Seven long months passed. Once or twice a month, depending on whether Air Nauru had arrived, I biked to the airport, where I searched among the delivered packages for our precious music. The trip was inevitably dispiriting. Not only were the CDs nowhere to be seen, there were often boxes sent from Australia covered in bright red signs: URGENT MEDICINE INSIDE KEEP REFRIGERATED DELIVER IMMEDIATELY TO HOSPITAL. Three weeks later the boxes would still be there, in the suffocating heat.
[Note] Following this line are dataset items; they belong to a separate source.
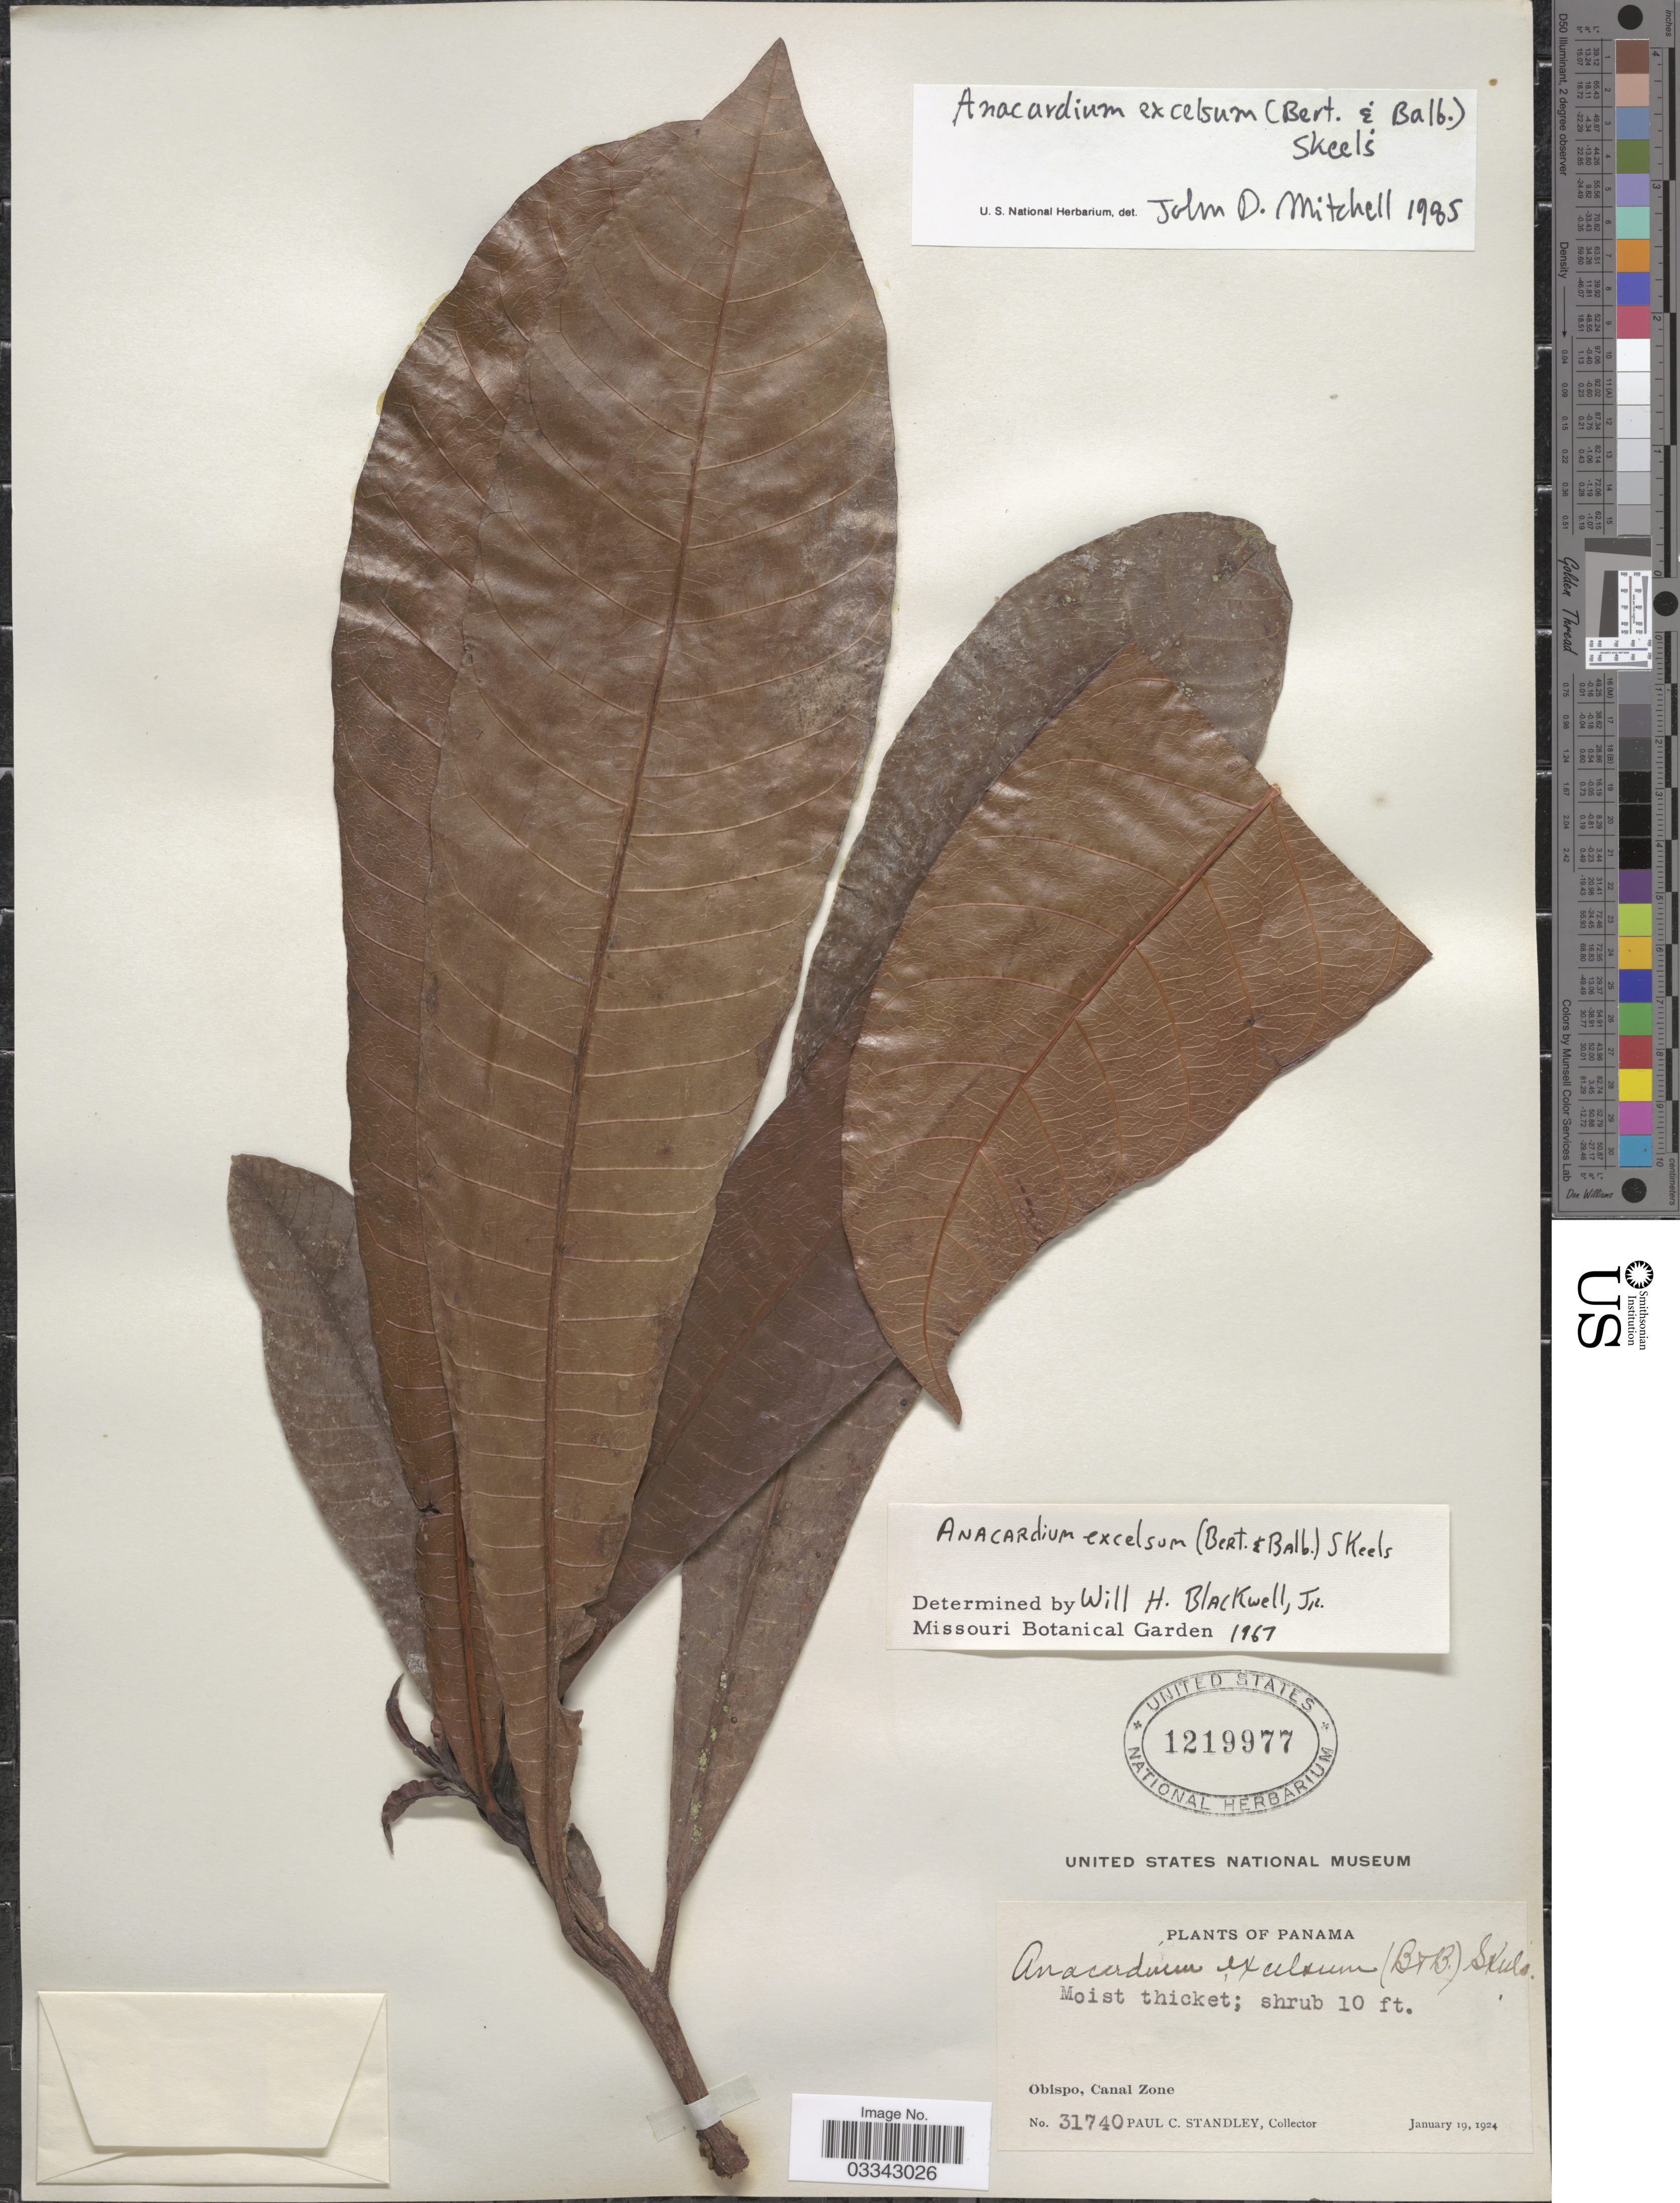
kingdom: Plantae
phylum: Tracheophyta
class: Magnoliopsida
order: Sapindales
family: Anacardiaceae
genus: Anacardium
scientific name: Anacardium excelsum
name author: (Kunth) Skeels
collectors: P. C. Standley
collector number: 31740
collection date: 1924-01-19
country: Panama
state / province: Colón / Panamá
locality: Obispo, Canal Zone.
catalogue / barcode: US 1219977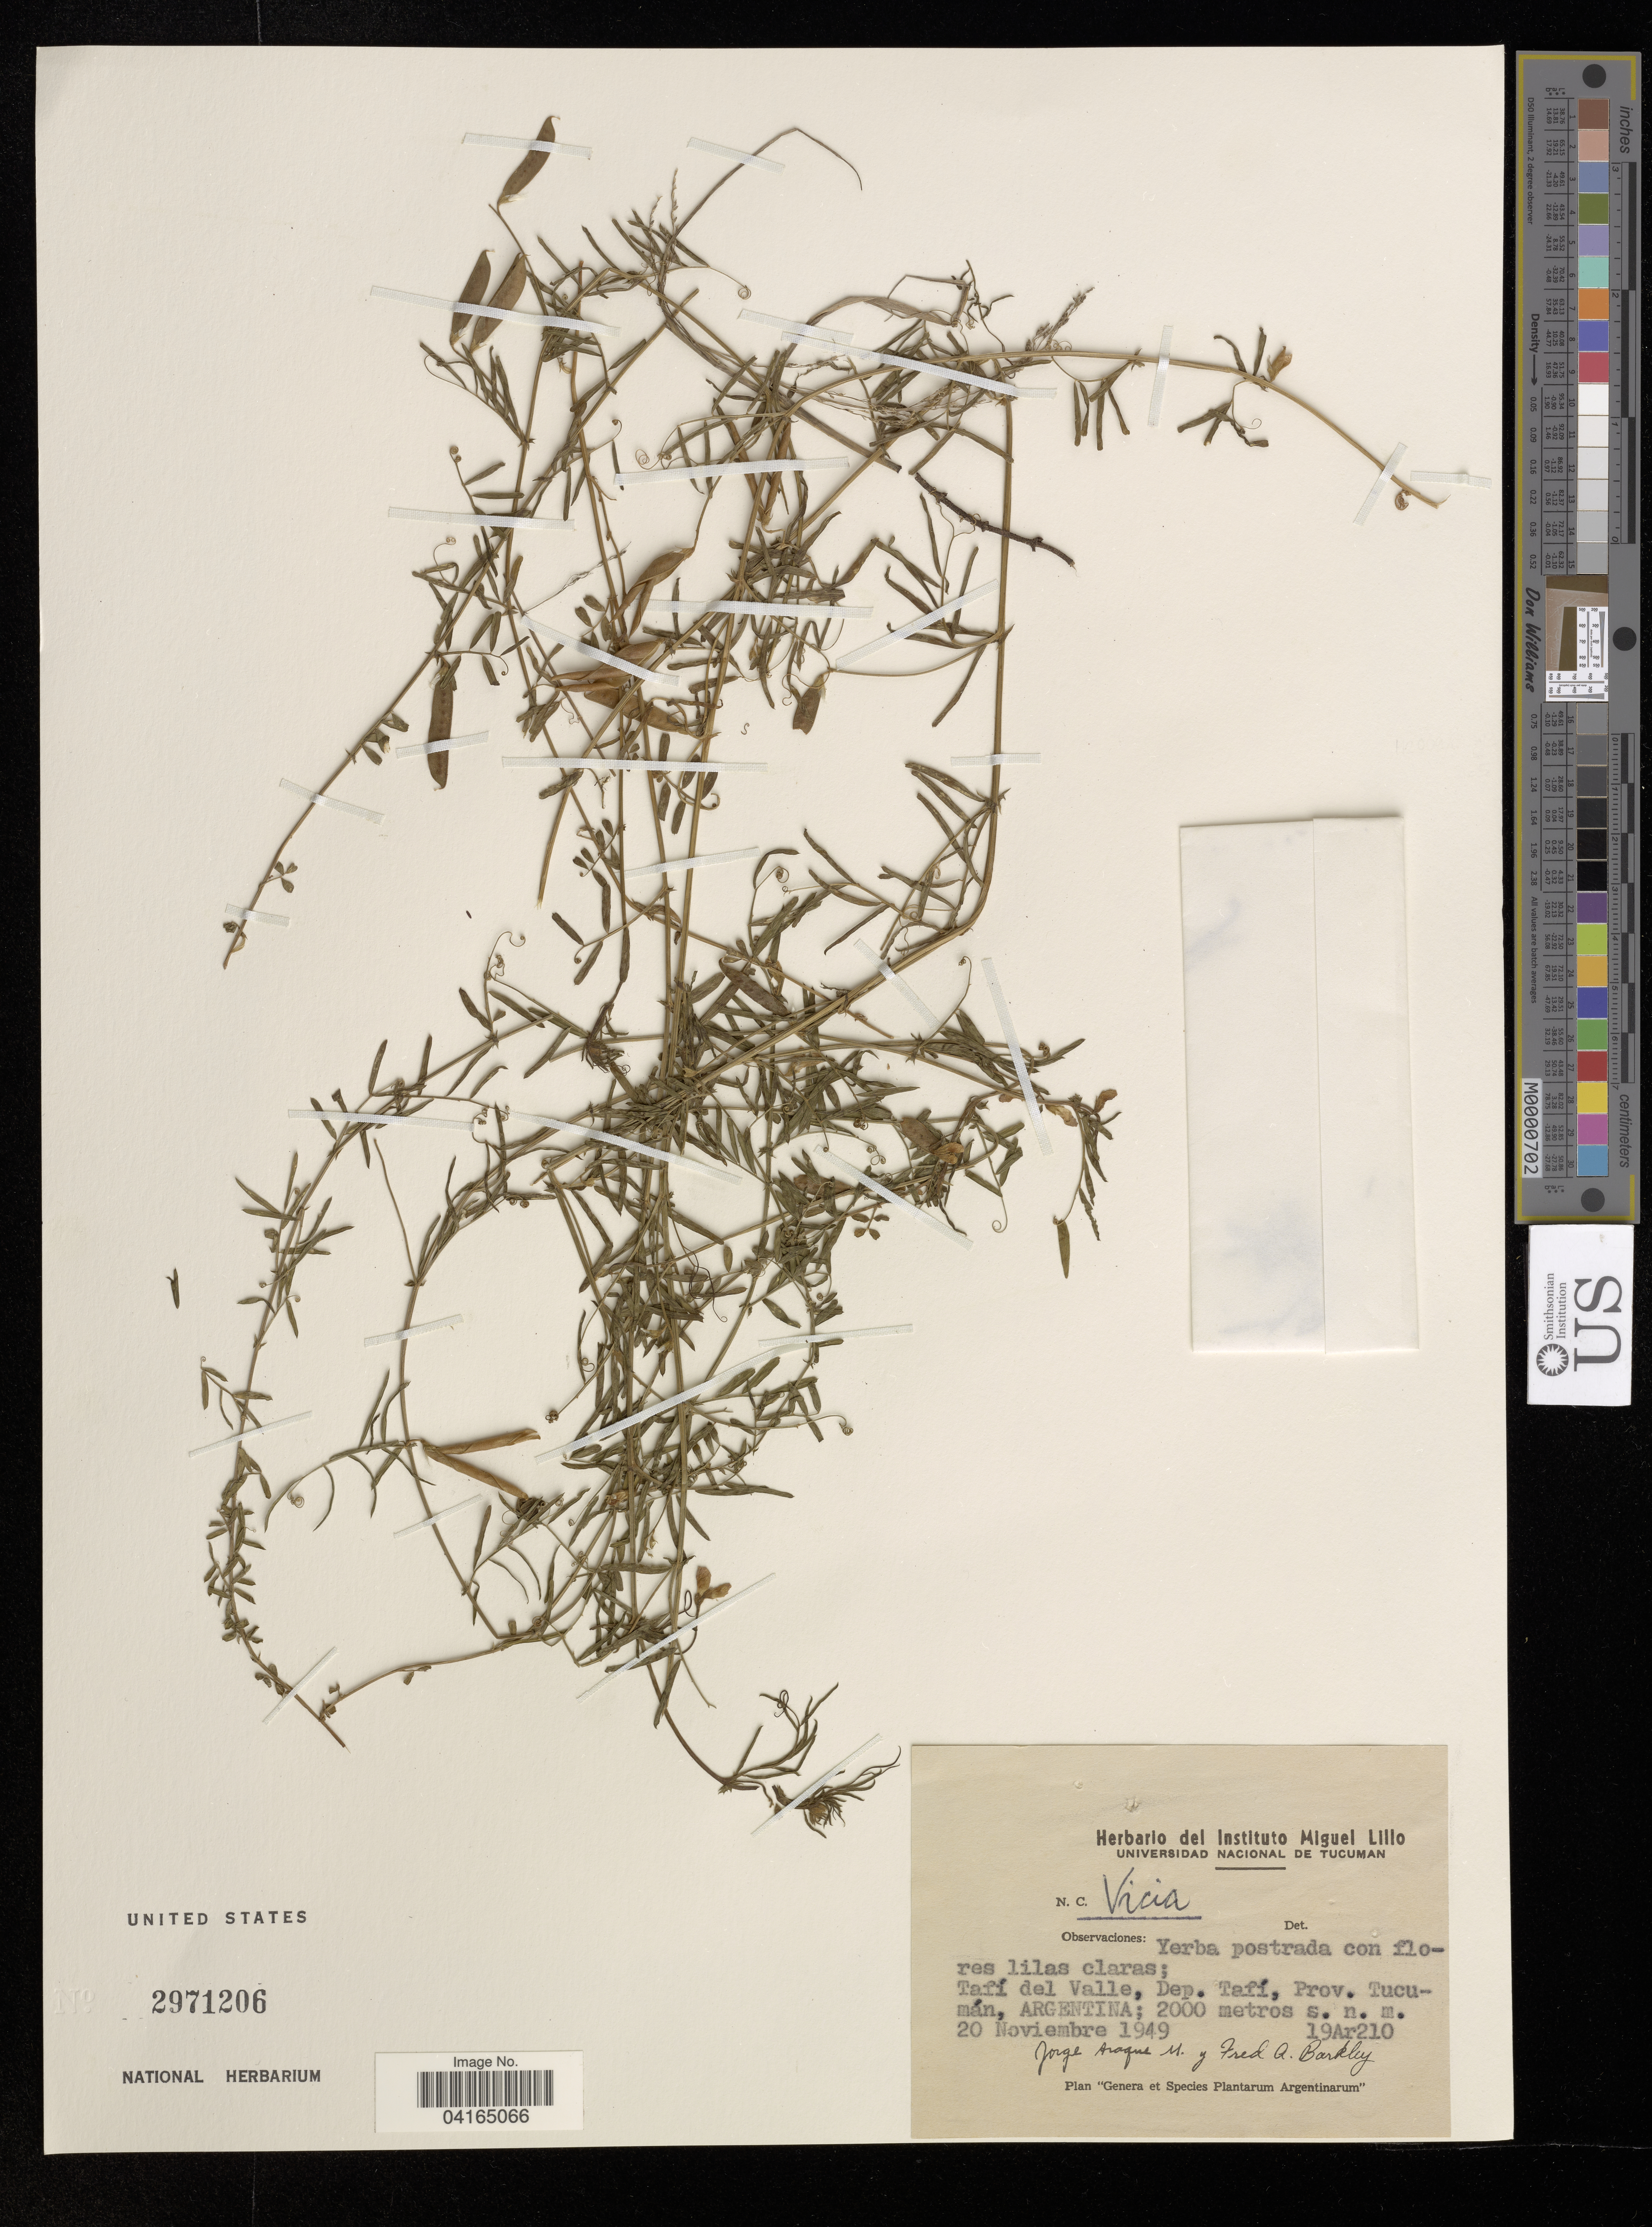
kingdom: Plantae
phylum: Tracheophyta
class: Magnoliopsida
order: Fabales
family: Fabaceae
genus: Vicia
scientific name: Vicia sp.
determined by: Hechenleitner, Paulina, RBG Edinburgh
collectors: J. Araque Molina & F. A. Barkley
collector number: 19Ar210?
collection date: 1949-11-20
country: Argentina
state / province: Tucuman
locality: Tafí del Valle, Dep. Tafí, Prov. Tucumán.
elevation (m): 2000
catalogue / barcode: US 2971206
It was tragically typical. A Western donor sends urgently needed medicine, but the government cannot manage to pick it up. I offered to deliver it myself, but the clerks would not release the medicine to me. And so it went to waste.
Then, one day the stars aligned, the gods smiled, and as I rummaged among the packages I saw with indescribable happiness my mother’s distinctive handwriting. Oh, the sweet joy of it. I claimed the package, stuffed it my backpack, and biked like the wind.
“Tiabo,” I said, full of glee. “You must help me.”
She eyed me suspiciously as I plundered through our box of CDs.
“You must tell me which song, in your opinion, do you find to be the most offensive.”
“What?” she asked wearily.
“I want you to tell me which song is so terrible that the I-Kiribati will cover their ears and beg me to turn it off.”